### Data provided
+ + + +

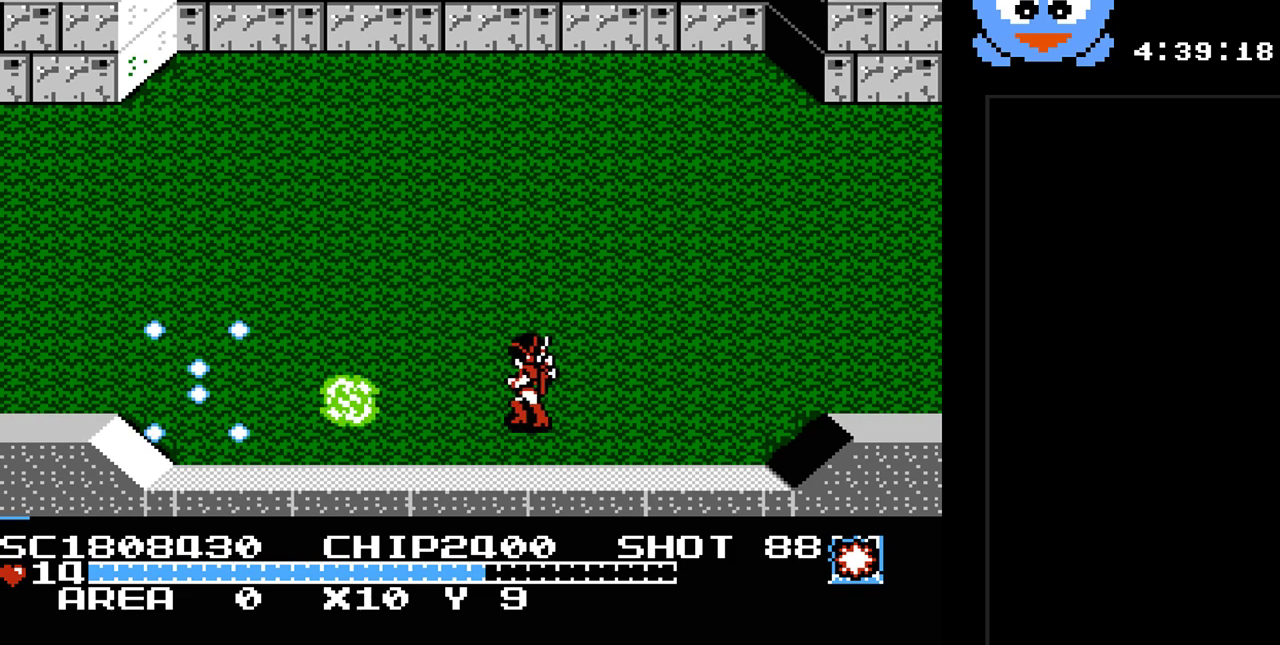
{"buttons": ["Y", "DPAD_LEFT"], "events": [[233, "DPAD_LEFT", "down"]]}
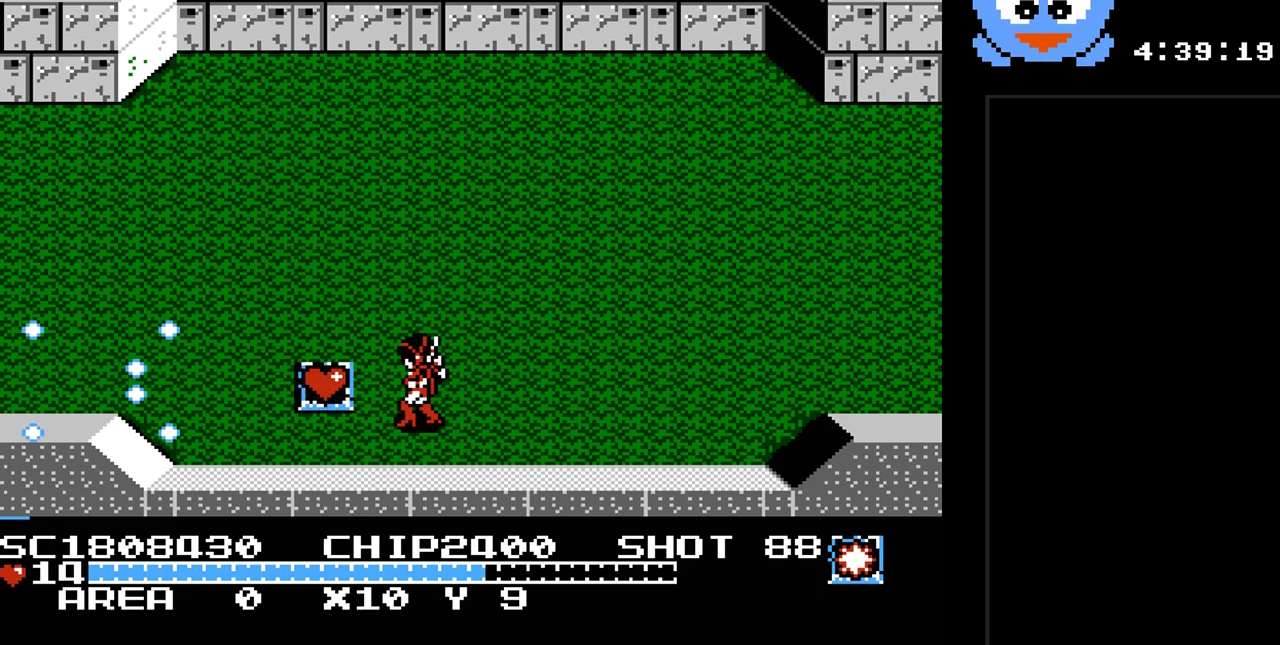
{"buttons": ["DPAD_RIGHT"], "events": [[83, "Y", "up"], [217, "DPAD_UP", "down"], [283, "DPAD_LEFT", "up"], [333, "DPAD_RIGHT", "down"], [367, "DPAD_UP", "up"]]}
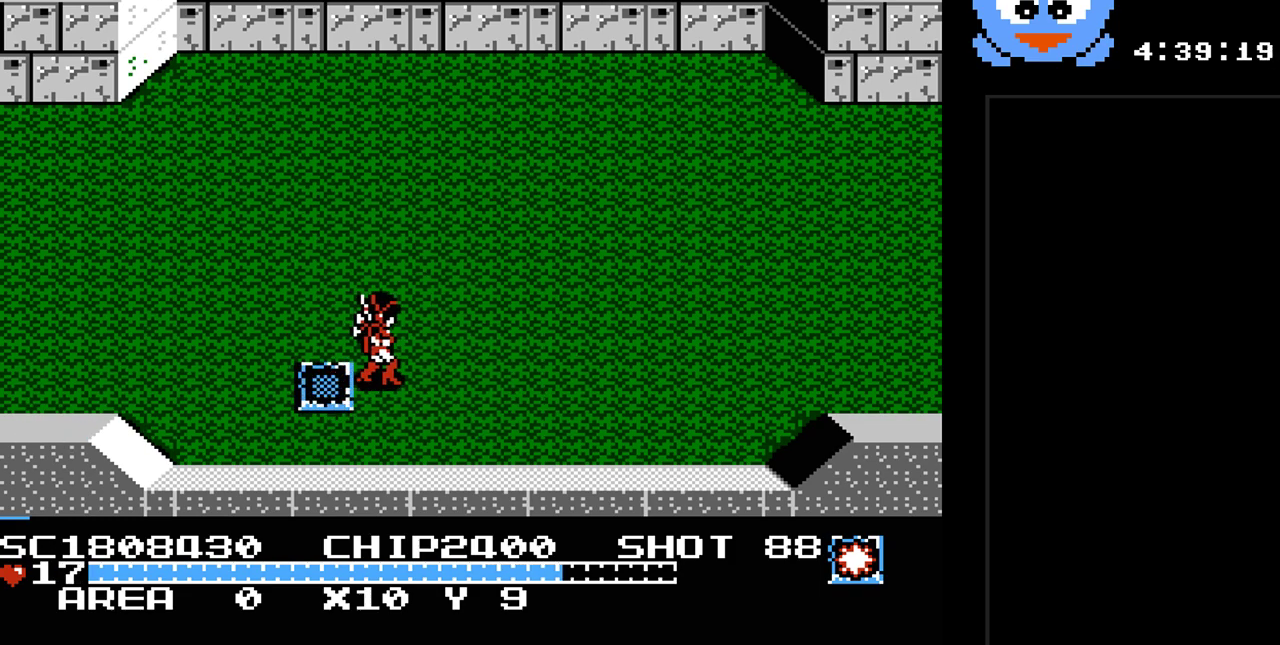
{"buttons": ["DPAD_RIGHT"], "events": []}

+ + + +

### Exercise
Could all the data above be given again exactly, leaving out its images?

### Solution for this task
{"buttons": ["Y", "DPAD_LEFT"], "events": [[233, "DPAD_LEFT", "down"]]}
{"buttons": ["DPAD_RIGHT"], "events": [[83, "Y", "up"], [217, "DPAD_UP", "down"], [283, "DPAD_LEFT", "up"], [333, "DPAD_RIGHT", "down"], [367, "DPAD_UP", "up"]]}
{"buttons": ["DPAD_RIGHT"], "events": []}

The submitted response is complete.